Source data |
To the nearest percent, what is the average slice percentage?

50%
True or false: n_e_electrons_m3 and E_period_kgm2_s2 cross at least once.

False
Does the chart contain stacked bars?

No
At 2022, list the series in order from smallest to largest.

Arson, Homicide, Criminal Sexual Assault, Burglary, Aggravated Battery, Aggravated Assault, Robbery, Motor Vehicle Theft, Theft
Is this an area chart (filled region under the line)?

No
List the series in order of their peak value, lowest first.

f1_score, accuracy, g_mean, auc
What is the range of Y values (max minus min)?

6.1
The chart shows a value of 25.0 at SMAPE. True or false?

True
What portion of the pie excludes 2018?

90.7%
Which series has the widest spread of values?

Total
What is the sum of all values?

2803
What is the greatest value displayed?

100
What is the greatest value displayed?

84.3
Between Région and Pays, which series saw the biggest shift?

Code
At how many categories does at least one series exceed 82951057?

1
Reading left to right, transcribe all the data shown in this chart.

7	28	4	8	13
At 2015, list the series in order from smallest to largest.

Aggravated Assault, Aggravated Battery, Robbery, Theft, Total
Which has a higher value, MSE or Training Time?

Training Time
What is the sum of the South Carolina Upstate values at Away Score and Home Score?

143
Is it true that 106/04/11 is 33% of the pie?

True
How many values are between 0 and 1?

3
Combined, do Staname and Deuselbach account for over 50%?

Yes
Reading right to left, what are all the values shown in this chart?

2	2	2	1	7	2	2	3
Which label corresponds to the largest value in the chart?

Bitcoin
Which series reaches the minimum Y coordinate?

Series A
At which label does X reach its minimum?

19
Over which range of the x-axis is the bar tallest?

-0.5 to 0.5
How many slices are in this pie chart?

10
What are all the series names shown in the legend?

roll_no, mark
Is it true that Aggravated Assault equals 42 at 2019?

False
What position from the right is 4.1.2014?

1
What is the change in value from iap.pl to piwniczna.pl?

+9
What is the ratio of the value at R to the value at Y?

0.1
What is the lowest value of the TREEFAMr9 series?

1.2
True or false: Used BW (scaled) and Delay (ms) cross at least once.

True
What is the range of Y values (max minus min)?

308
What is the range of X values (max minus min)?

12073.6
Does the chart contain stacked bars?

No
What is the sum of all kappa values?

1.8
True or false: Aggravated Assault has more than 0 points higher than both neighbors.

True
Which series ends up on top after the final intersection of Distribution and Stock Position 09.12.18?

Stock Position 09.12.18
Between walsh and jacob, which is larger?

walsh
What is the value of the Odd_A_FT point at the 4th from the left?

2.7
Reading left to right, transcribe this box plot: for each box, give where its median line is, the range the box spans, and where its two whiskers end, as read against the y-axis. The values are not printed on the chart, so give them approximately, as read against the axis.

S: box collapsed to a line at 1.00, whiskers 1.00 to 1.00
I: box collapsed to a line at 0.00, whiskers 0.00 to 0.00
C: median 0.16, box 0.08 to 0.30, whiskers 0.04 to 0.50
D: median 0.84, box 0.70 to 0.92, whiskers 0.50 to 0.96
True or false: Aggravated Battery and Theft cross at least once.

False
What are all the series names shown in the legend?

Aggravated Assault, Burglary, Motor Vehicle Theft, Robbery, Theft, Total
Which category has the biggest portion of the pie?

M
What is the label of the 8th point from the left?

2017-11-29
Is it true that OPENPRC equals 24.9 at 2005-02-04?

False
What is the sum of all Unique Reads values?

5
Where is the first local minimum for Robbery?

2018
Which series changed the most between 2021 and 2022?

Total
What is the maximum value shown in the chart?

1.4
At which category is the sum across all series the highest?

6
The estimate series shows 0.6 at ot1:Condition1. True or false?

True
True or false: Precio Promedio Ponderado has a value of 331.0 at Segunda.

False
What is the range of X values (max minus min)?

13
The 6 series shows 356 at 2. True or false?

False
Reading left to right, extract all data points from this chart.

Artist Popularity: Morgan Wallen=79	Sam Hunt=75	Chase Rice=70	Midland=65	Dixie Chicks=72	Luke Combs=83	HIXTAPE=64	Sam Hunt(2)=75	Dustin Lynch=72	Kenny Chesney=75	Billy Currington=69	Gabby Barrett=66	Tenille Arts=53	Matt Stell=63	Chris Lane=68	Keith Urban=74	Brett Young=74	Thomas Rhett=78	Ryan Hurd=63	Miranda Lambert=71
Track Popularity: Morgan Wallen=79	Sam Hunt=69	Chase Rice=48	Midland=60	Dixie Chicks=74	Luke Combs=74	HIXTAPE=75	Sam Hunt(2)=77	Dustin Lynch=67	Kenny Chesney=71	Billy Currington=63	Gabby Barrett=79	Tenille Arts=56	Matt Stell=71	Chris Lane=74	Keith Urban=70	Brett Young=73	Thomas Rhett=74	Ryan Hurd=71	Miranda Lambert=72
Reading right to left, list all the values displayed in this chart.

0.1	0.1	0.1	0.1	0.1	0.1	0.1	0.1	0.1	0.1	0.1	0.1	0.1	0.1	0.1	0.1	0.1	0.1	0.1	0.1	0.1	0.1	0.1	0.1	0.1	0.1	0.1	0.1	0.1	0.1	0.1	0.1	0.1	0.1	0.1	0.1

Instructions for the task | Show each line of the records above that contains the string "Barrett", reproducing every such line in full.

Written solution |
Artist Popularity: Morgan Wallen=79	Sam Hunt=75	Chase Rice=70	Midland=65	Dixie Chicks=72	Luke Combs=83	HIXTAPE=64	Sam Hunt(2)=75	Dustin Lynch=72	Kenny Chesney=75	Billy Currington=69	Gabby Barrett=66	Tenille Arts=53	Matt Stell=63	Chris Lane=68	Keith Urban=74	Brett Young=74	Thomas Rhett=78	Ryan Hurd=63	Miranda Lambert=71
Track Popularity: Morgan Wallen=79	Sam Hunt=69	Chase Rice=48	Midland=60	Dixie Chicks=74	Luke Combs=74	HIXTAPE=75	Sam Hunt(2)=77	Dustin Lynch=67	Kenny Chesney=71	Billy Currington=63	Gabby Barrett=79	Tenille Arts=56	Matt Stell=71	Chris Lane=74	Keith Urban=70	Brett Young=73	Thomas Rhett=74	Ryan Hurd=71	Miranda Lambert=72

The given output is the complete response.